To maintain a steady flow of blocks being added to the blockchain, the Bitcoin network has an automatic system that adjusts the mining difficulty based on how many validators are participating in the mining process. This system ensures that it takes roughly 10 minutes to verify and add one new block of transactions.
Without the system, validators would be able to verify and add blocks very quickly and easily. This would result in more bitcoins entering circulation, and the hard cap of 21 million coins would be reached way ahead of its estimated year of 2140.

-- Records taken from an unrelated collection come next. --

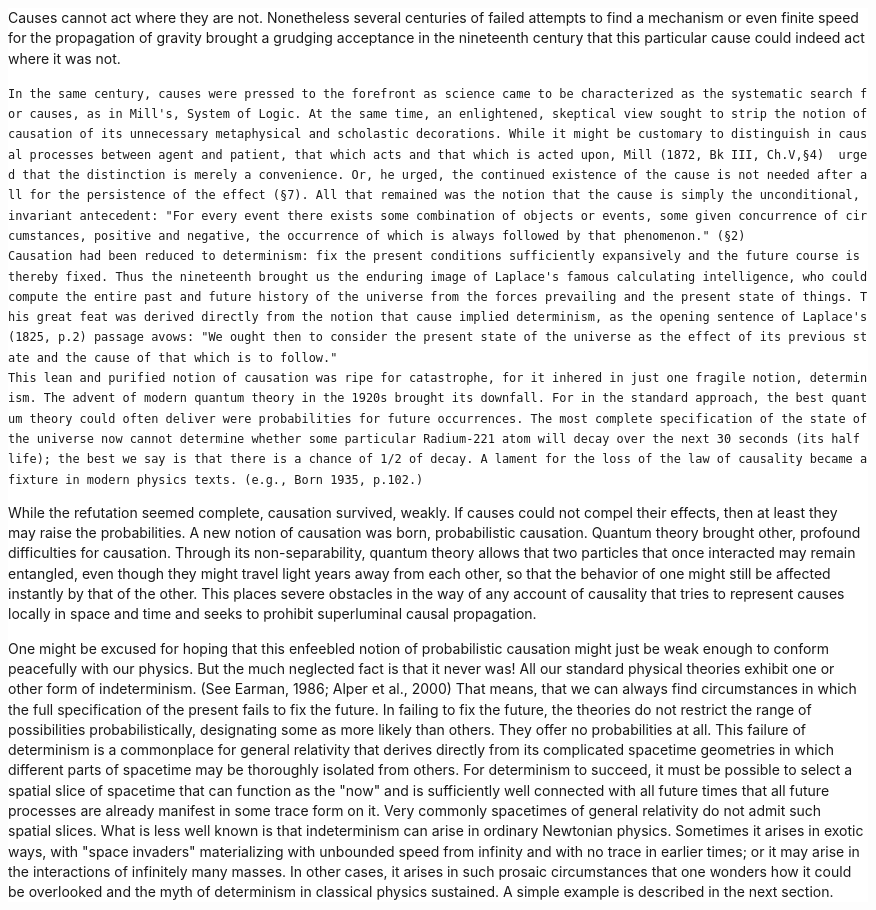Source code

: Causes cannot act where they are not. Nonetheless several centuries of failed attempts to find a mechanism or even finite speed for the propagation of gravity brought a grudging acceptance in the nineteenth century that this particular cause could indeed act where it was not.

	In the same century, causes were pressed to the forefront as science came to be characterized as the systematic search for causes, as in Mill's, System of Logic. At the same time, an enlightened, skeptical view sought to strip the notion of causation of its unnecessary metaphysical and scholastic decorations. While it might be customary to distinguish in causal processes between agent and patient, that which acts and that which is acted upon, Mill (1872, Bk III, Ch.V,§4)  urged that the distinction is merely a convenience. Or, he urged, the continued existence of the cause is not needed after all for the persistence of the effect (§7). All that remained was the notion that the cause is simply the unconditional, invariant antecedent: "For every event there exists some combination of objects or events, some given concurrence of circumstances, positive and negative, the occurrence of which is always followed by that phenomenon." (§2)
	Causation had been reduced to determinism: fix the present conditions sufficiently expansively and the future course is thereby fixed. Thus the nineteenth brought us the enduring image of Laplace's famous calculating intelligence, who could compute the entire past and future history of the universe from the forces prevailing and the present state of things. This great feat was derived directly from the notion that cause implied determinism, as the opening sentence of Laplace's (1825, p.2) passage avows: "We ought then to consider the present state of the universe as the effect of its previous state and the cause of that which is to follow." 
	This lean and purified notion of causation was ripe for catastrophe, for it inhered in just one fragile notion, determinism. The advent of modern quantum theory in the 1920s brought its downfall. For in the standard approach, the best quantum theory could often deliver were probabilities for future occurrences. The most complete specification of the state of the universe now cannot determine whether some particular Radium-221 atom will decay over the next 30 seconds (its half life); the best we say is that there is a chance of 1/2 of decay. A lament for the loss of the law of causality became a fixture in modern physics texts. (e.g., Born 1935, p.102.)
	
While the refutation seemed complete, causation survived, weakly. If causes could not compel their effects, then at least they may raise the probabilities. A new notion of causation was born, probabilistic causation. Quantum theory brought other, profound difficulties for causation. Through its non-separability, quantum theory allows that two particles that once interacted may remain entangled, even though they might travel light years away from each other, so that the behavior of one might still be affected instantly by that of the other. This places severe obstacles in the way of any account of causality that tries to represent causes locally in space and time and seeks to prohibit superluminal causal propagation.

One might be excused for hoping that this enfeebled notion of probabilistic causation might just be weak enough to conform peacefully with our physics. But the much neglected fact is that it never was! All our standard physical theories exhibit one or other form of indeterminism. (See Earman, 1986; Alper et al., 2000) That means, that we can always find circumstances in which the full specification of the present fails to fix the future. In failing to fix the future, the theories do not restrict the range of possibilities probabilistically, designating some as more likely than others. They offer no probabilities at all. This failure of determinism is a commonplace for general relativity that derives directly from its complicated spacetime geometries in which different parts of spacetime may be thoroughly isolated from others. For determinism to succeed, it must be possible to select a spatial slice of spacetime that can function as the "now" and is sufficiently well connected with all future times that all future processes are already manifest in some trace form on it. Very commonly spacetimes of general relativity do not admit such spatial slices. What is less well known is that indeterminism can arise in ordinary Newtonian physics. Sometimes it arises in exotic ways, with "space invaders" materializing with unbounded speed from infinity and with no trace in earlier times; or it may arise in the interactions of infinitely many masses. In other cases, it arises in such prosaic circumstances that one wonders how it could be overlooked and the myth of determinism in classical physics sustained. A simple example is described in the next section.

But what is mining difficulty, how does it work, and why does it matter? Let’s find out.
Bitcoin mining difficulty, how it works and why is it important?
Bitcoin mining is a decentralized process that confirms the transaction on the blockchain and issues newly minted bitcoin to validators for each block of transactions added. It is the process by which new bitcoins enter into circulation. Here’s a quick snapshot of how mining works:
1. Miners (read as computers) verify the validity of transactions by performing complex calculations and solving challenging puzzles. This verification process requires a huge amount of power and therefore dissuades bad actors from flooding the system with bogus transactions.
2. It’s like a lottery system where the first miner to solve the puzzles is chosen to verify a block of transactions and, in return, receives newly minted bitcoins as a reward.
As new processing chips enter the market, miners are able to complete the puzzles required to mine bitcoin much faster. Moreover, with more and more miners entering the fray, blocks can be mined very quickly, thereby hindering the preconceived plan to hit the circulation hard cap of 21 million coins in 2140.
Keeping this in mind, the mining difficulty changes every two weeks or 2,016 blocks. The difficulty level of the next cycle depends on how successful miners were in the preceding cycle. It is also affected by the number of new miners joining the network.
Also Read: What is a layer 2 blockchain?
If miners are able to solve the puzzle in less than 10 minutes or the number of miners on the network has increased, the mining difficulty also increases. However, if the number of miners on the network reduces, or the time taken to verify one block exceeds 10 minutes, then the mining difficulty will reduce.
With the current mining difficulty, the chances of a miner solving the puzzle are 1 in 30 trillion. This might seem like a very slender margin but winning the Powerball Jackpot with a single lottery ticket is nearly 1 lakh times more unlikely than solving the puzzle correctly. Moreover, with the powerful processing chips available today, miners are able to attempt millions and millions of puzzles within just 10 minutes.